Но все же он был чародей, наш Франсуа, причем во всех смыслах. (Если говорить о странности и очарованности, то первое было в нем самом, а второе он вызывал в других.) Думаю, Франсуа в то время завел роман с Гертрудой. Богатые друзья из Гайд-парка бросили его, а ее родственники были состоятельнее, чем у любого из нас, хотя, возможно, это не сыграло роли. Да, он был истинным чародеем, более того – катализатором воображения и амбиций. А мы были маленькой группой довольно смышленых и удачливых молодых людей, считавших себя особенными, исключительными, но на самом деле очень наивных. И жадных до культуры во всех ее проявлениях. Мы только что открыли для себя марксизм и классовую борьбу, но всерьез не увлеклись ими. Социальная защищенность нас тоже не очень интересовала – крах фондового рынка в октябре 1929 года показал, что все мы совершенно не защищены. Нашими героями были в основном писатели и ученые – Т. С. Элиот, Хемингуэй, Джеймс Джойс, Эйнштейн, Фрейд, Адлер, Норман Томас, Мейнард Хатчинс из нашего же университета, с его «Великими книгами» и двухлетним бакалавриатом, а еще Линдберг, Амелия Эрхарт и Грета Гарбо. (Какой контраст с нынешними героями и героинями, в основном антиэлитарного и популистского толка: левацкие социальные работники, имеющие доступ к наркотикам врачи «скорой помощи», ведьмы и оккультисты, мистики и гуру возврата к природе, революционеры, феминистки, ребята из «Власти черных» и «Освобождения геев», поджигатели призывных свидетельств – среди нас тоже попадались приверженцы пацифизма, но в большинстве своем они были непрактичными идеалистами. Какие грандиозные перемены нас ждут!)

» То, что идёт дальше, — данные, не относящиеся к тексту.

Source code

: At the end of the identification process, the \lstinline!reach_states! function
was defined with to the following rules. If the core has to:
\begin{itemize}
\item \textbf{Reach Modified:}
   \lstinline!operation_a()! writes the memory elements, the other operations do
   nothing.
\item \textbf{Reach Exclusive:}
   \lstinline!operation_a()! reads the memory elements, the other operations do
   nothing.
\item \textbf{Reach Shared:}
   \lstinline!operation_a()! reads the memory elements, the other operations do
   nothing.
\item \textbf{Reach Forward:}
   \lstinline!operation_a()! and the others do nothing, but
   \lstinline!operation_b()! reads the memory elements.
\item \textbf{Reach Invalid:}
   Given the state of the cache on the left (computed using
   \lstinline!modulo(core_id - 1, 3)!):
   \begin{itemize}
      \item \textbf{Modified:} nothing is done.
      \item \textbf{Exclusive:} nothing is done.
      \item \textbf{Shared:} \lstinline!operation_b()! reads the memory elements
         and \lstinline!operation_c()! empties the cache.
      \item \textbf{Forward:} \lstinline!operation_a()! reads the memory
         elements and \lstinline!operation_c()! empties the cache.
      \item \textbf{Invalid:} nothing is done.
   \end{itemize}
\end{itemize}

Так или иначе, у нас были свои мечты и идеалы, а также ощущение своего отличия от остальных, и можете себе представить, как мы впитывали чепуху, которую скармливал нам Франсуа, про особую породу забытых или тайных аристократов, будто мы были представителями некоей скрытой сверхкультуры – слэны, могли бы сказать вы, вспомнив вышедший несколькими годами позже роман Ван Вогта, слэны без усиков![184]
(Некоторые из нас увлекались фантастикой. Хорошо помню, как увидел в книжном киоске первый выпуск «Удивительных историй» – и стащил его! – пятьдесят лет назад.)Однажды Франсуа сказал буквально следующее: «В любой мифологии встречаются рассказы о том, как боги нисходят на землю, чтобы возлечь с избранными дочерями рода человеческого. Их семя спускается с небес. Так вот, мы все родились приблизительно в одно и то же время, правильно?»
А затем, почти тогда же, произошло событие, которое до сих пор кажется мне скандальным и шокирующим. Франсуа Бруссар был арестован в небольшом городке к западу от Чикаго по обвинению в сексуальном насилии над юношей-автостопщиком. (Я ведь уже упомянул о движении за освобождение геев, правильно? Так вот, все, что я говорил о контрасте между теми временами и сегодняшним днем, относится и к этому тоже.) Хэл и Чарльз смело отправились туда и добились освобождения под залог. К своему стыду, я уклонился от выполнения этого дружеского долга, хотя и внес некоторую сумму. И вот результат: почти сразу же после освобождения, не повидавшись ни с кем из нас, Франсуа сбежал – просто исчез, сказав перед этим ошеломленному Чарльзу: «Жаль разочаровывать тебя, но я, разумеется, виновен. Просто не мог сопротивляться этому созданию. Я по ошибке принял его за одного из нас – возможно, за императорского пажа». С этим несуразным и легкомысленным ответом закончился чикагский период нашего с Бруссаром знакомства; все мы испытывали смешанные чувства.
Однако по прошествии многих месяцев, а потом и лет, мы старались вспоминать о нем только приятное и забыть все остальное – и сомневаюсь, что мы так упорно поддерживали бы связь друг с другом, если бы не Франсуа, хотя он не подавал о себе вестей. Хэл женился на Маргарет, и писательско-издательские дела завели его в Нью-Йорк, а я вместе с Нарси, которая стала моей женой, отправился в Лос-Анджелес и пустынное высокогорье поблизости от него, где увлекся полевой астрономией. Остальные тоже как-то устроились в жизни, разлетевшись кто куда, при этом не теряя друг друга из вида благодаря встречам выпускников и общим интересам, но в первую очередь – переписке, этому умирающему искусству.